▶ Статья
######

«Венецианская монахиня», «Сожаления младости» и письма из путешествий. Как русская литература XVIII столетия открыла для себя эмоциональный мир человека

Русская литература XVIII столетия часто пребывает в тени «классики» XIX века и кажется издалека собранием малопонятных придворных од. Однако картина гораздо сложнее: русские писатели екатерининской эпохи, как и их европейские современники, открывали для себя человеческие эмоции, стремились к гармонии с природой и описывали путешествия по миру. Елисей Герасимов рассказывает о литературе русского сентиментализма и объясняет, чем она может быть близка и важна для современного читателя.

Многие исследователи, теоретики и критики находят в литературе последних трех-четырех десятилетий интенцию к «новой сентиментальности». Новая чувственность проявляется в творчестве Людмилы Улицкой, Максима Амелина, Михаила Шишкина, Евгения Водолазкина и многих других авторов. Михаил Эпштейн предсказывает:

«Из наследия XVIII века будет больше всего цениться юмор, мягко окутывающий сантименты, и Стерн и Жан Поль станут любимцами XXI века. И тогда — Бог знает — через Венедикта Ерофеева восстановится преемственность сентиментальной традиции, ведущей из XVIII века в XXI».

В этой статье попробуем посмотреть на сентиментальную традицию и найти общие места с нашей эпохой.

######

▶ Состав набора данных

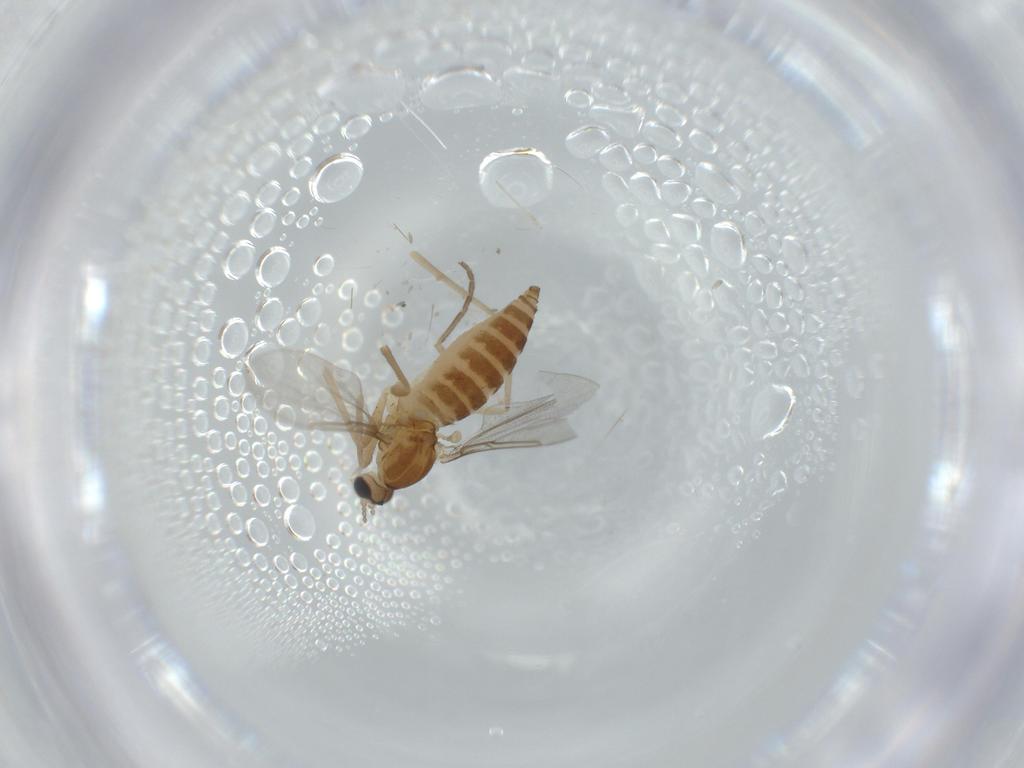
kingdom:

######

▶ Задания
• 1. Ответьте по статье о русском сентиментализме:
(a) В тени «классики» какого века часто пребывает русская литература XVIII столетия?
(b) В творчестве каких авторов, по статье, проявляется новая чувственность?
(c) Кто, по предсказанию Михаила Эпштейна, станет любимцами XXI века?
• 2. Продолжите статью о русском сентиментализме, начав сразу после её последнего предложения.

▶ Ответы
• 1.
(a) XIX века.
(b) Людмилы Улицкой, Максима Амелина, Михаила Шишкина, Евгения Водолазкина и многих других авторов.
(c) Стерн и Жан Поль.

• 2.
Если обратиться к истокам сентиментализма и новой сентиментальности, можно найти кое-что общее. В советскую эпоху главным стилем был соцреализм, который выражал коммунистическую идею, воспевал государство и вождей, порицал неугодных системе, наконец, показывал идеального гражданина. Но потом случается крах утопии авторитарного коммунизма, страшные 1990-е, начало нового авторитарного режима… А за двести лет, в период с 1730 по 1760 год, происходит становление и господство классицизма. Это была литература на службе двора. Ее функции почти полностью сводились к поучению или напоминанию об идеале, к которому должен стремиться дворянин. Классицизм наставлял, прославлял, но за пышными одами и прекрасными аллегориями терял привязанность к реальной жизни. Появляются произведения, оппозиционные классицизму. А в 90-е годы XVIII века Французская революция, по словам Юрия Лотмана, «раскрывалась перед современниками как историческая проверка и опровержение идей „философского века“». Но постараемся следовать хронологическому порядку.

Последователи «трех китов» классицизма (Тредиаковского, Ломоносова и Сумарокова) понимали, что классицизм обращается к слишком высоким явлениям и это влечет за собой определенную опасность.

Иными словами: чем больше ты всматриваешься в бездну («…звезд полна; / Звездам числа нет, бездне дна»), тем больше вероятность в нее упасть.

Так, в 1750–1760-х появляются произведения, отступающие от классицистического канона как по форме, так по идеологическому содержанию. Вспомним Михаила Хераскова, которого чрезвычайно высоко ценили современники как создателя героических поэм «Россиада» и «Владимир». При жизни автора они печатались несколько раз большими тиражами. Не меньше Хераскова любили и за другие его поэмы, пьесы, романы и небольшие стихотворения, представляющие собой «тихую» и «уютную» поэзию.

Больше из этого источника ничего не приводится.